05 mars 2013
Sculpter comme le faisaient nos ancêtres

©Le Terrebonnien Giovanni Filippelli entouré de ses statues et de sa famille : Daniele, Rosie, Davide et Mafalda Filippelli. (Photo : Véronick Talbot)
Entrer dans l’atelier de Giovanni Filippelli est une incursion dans un monde parallèle. Dispersés aux quatre coins de la bâtisse, des personnages de plâtre et de bois évoquent une autre époque. Dans le fond de l’atelier, des sacs de plâtre et des moules rappellent un métier né il y a des siècles, mais aujourd’hui quasi oublié. Le Terrebonnien est d’ailleurs le dernier fabricant de statues religieuses actif au Québec, et fort probablement au pays.
C’est au début des années 60 que Giovanni Filippelli a lancé son commerce.

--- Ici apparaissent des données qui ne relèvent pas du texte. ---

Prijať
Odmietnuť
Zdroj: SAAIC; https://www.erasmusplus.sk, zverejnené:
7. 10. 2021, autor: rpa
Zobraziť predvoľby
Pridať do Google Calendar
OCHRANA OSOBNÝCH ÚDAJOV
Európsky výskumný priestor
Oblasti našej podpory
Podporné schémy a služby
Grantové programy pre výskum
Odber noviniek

L’atelier avait alors pignon sur la rue Sherbrooke à Montréal et les affaires allaient bien. Si l’homme s’était d’abord spécialisé dans la fabrication de statues religieuses, il a tôt fait de diversifier son offre et de donner dans les statues de toutes sortes. «Quand le film des 101 dalmatiens est sorti au cinéma, il y avait de nos statues de chiens en vente dans tous les magasins. C’était une belle époque», se souvient le Terrebonnien avec beaucoup de nostalgie.
Au milieu des années 80, M. Filippelli avait 15 employés à sa charge. Mais évidemment, le désintérêt de la société à l’égard de la religion de même que la mondialisation ont transformé le marché. Si bien qu’aujourd’hui, le sculpteur n’a qu’un seul employé. «Ce n’est plus pareil. La concurrence de la Chine nous affecte beaucoup. Pourtant, nos prix sont à peine 15 % plus élevés que les produits chinois et ils sont de bien meilleure qualité. Ce sont des produits faits au Québec à partir de plâtre naturel», insiste l’homme de 75 ans.
10 000 statues par année
Malgré tout, les commandes continuent d’entrer – en moins grande quantité, mais suffisamment pour occuper le sculpteur. Sur une base annuelle, M. Filippelli fabrique et fournit environ 10 000 statues religieuses de tous formats, variant de 4 pouces à 6 pieds de hauteur. Et chacune d’entre elles est fabriquée à même son atelier de Terrebonne. «Nous mettons le plâtre dans les moules, nous les nettoyons, nous mettons le tout au four pendant trois jours, nous peinturons les sculptures et nous les décorons.» Même les moules sont fabriqués dans la bâtisse. «Nous avons plus de 1 000 moules.»
Parmi les personnages les plus demandés, notons le frère André, Jésus, Marie, saint Joseph, la Sainte Famille et des représentations de l’Immaculée Conception. «La méthode de travail est la même qu’il y a 51 ans, lorsque j’ai ouvert mon commerce. Tout est fait à la main, de façon traditionnelle.» M. Filippelli fait aussi beaucoup de restauration de statues. Lorsqu’il visite des églises, il lui arrive même d’offrir ses services gratuitement. «C’est la passion», explique-t-il.
Fournir les sanctuaires et les cimetières
Aujourd’hui, ses principaux clients demeurent les églises, les sanctuaires et les cimetières, de même que les magasins religieux tels que l’Oratoire Saint-Joseph et Sainte-Anne-de-Beaupré. Et malgré ses 75 ans, M. Filippelli s’occupe encore des relations avec ses clients et des commandes. Dans quelques jours, il prendra d’ailleurs le chemin du Cap-de-la-Madeleine pour le boulot. «Je vais toujours faire ça. J’ai voulu prendre ma retraite, mais j’en ai été incapable. Et je crois qu’il y aura toujours de la demande pour ce que je fais», pense celui qui vend aussi des colonnes et statues artisanales.
Il espère que sa fille, qui connaît l’entreprise depuis toujours, prendra la relève. «Lorsque j’avais 10 ans, j’adorais me rendre à l’atelier de mon père pour peinturer et faire de la décoration. Et ça n’a pas changé : j’aime toujours autant l’art. Je ne dis donc pas non à l’idée de mon père», souligne la fille du sculpteur, Rosie, lorsque questionnée par le journal La Revue.
Chose certaine, cette aventure née il y a de cela 51 ans à Montréal est une véritable histoire de famille. Et surtout, une grande histoire de passion.